:: YOUR OBJECTIVE ::
Reproduce the following lines word for word, omitting the pictures from your answer.

++++++++

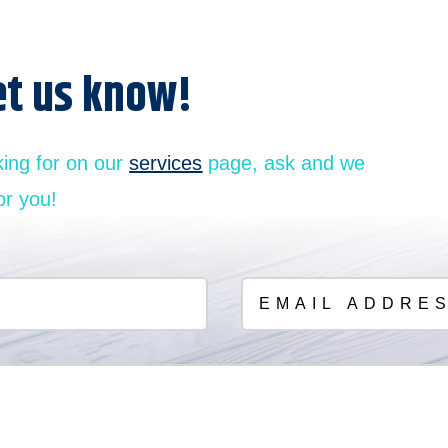
et us know!
king for on our
services
page, ask and we
or you!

++++++++

:: OUTPUT OF THE TASK ::
et us know!
king for on our
services
page, ask and we
or you!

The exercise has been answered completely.